[Version difference data]
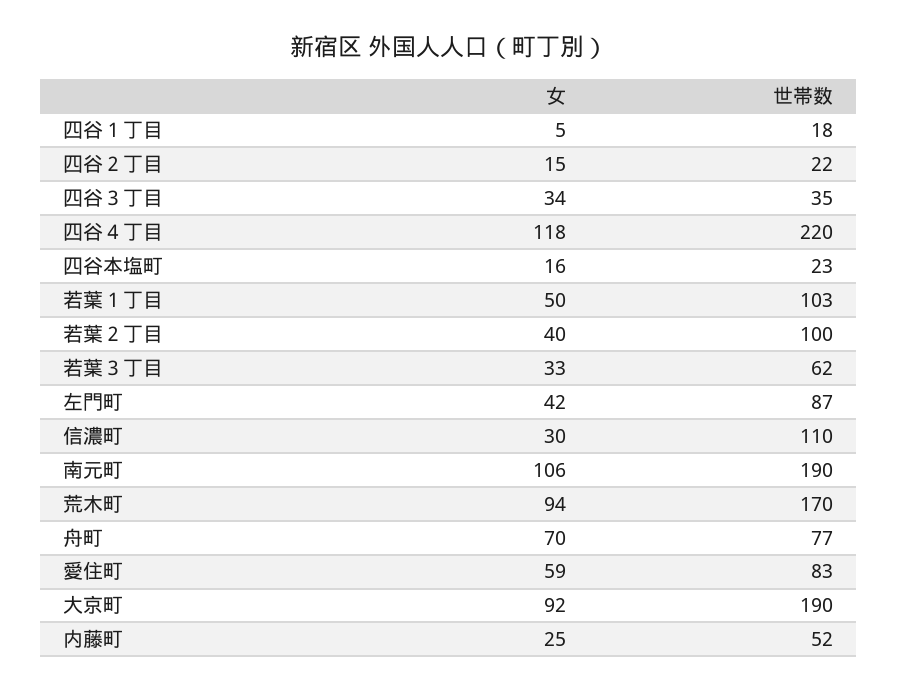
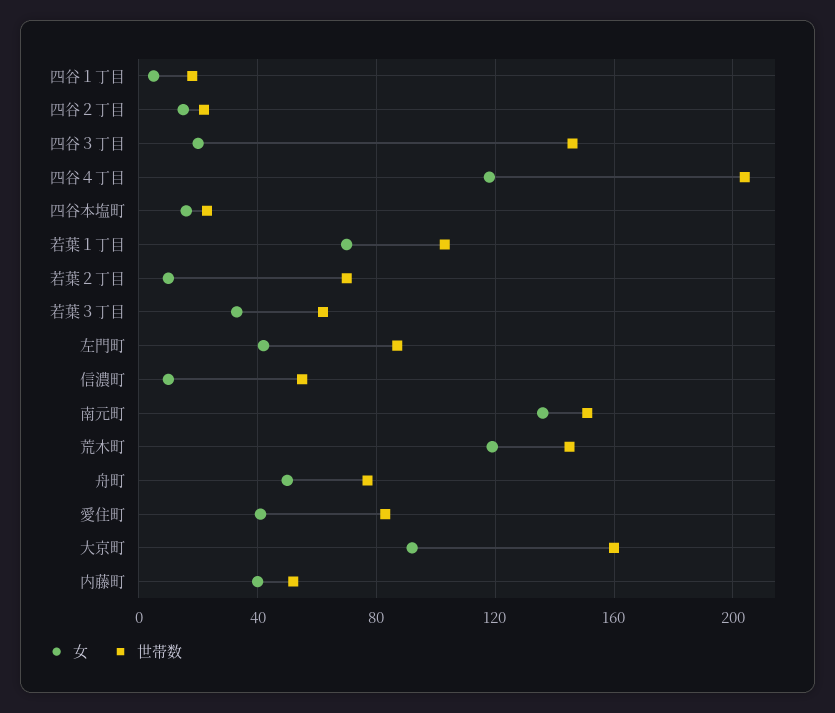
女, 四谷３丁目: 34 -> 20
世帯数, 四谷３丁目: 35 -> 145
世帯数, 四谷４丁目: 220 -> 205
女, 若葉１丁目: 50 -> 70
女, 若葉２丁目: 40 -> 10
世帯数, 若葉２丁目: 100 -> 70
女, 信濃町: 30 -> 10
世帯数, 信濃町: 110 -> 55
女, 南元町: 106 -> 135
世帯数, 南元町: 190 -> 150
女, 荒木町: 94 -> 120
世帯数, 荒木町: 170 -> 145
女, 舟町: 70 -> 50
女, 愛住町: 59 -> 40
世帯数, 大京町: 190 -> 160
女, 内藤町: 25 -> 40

— PROBLEM STATEMENT —
Starting with the first line of the data above and ending with the line containing "女, 愛住町: 59 -> 40", please restate every line exactly, leaving images out.

— ANSWER BOX —
女, 四谷３丁目: 34 -> 20
世帯数, 四谷３丁目: 35 -> 145
世帯数, 四谷４丁目: 220 -> 205
女, 若葉１丁目: 50 -> 70
女, 若葉２丁目: 40 -> 10
世帯数, 若葉２丁目: 100 -> 70
女, 信濃町: 30 -> 10
世帯数, 信濃町: 110 -> 55
女, 南元町: 106 -> 135
世帯数, 南元町: 190 -> 150
女, 荒木町: 94 -> 120
世帯数, 荒木町: 170 -> 145
女, 舟町: 70 -> 50
女, 愛住町: 59 -> 40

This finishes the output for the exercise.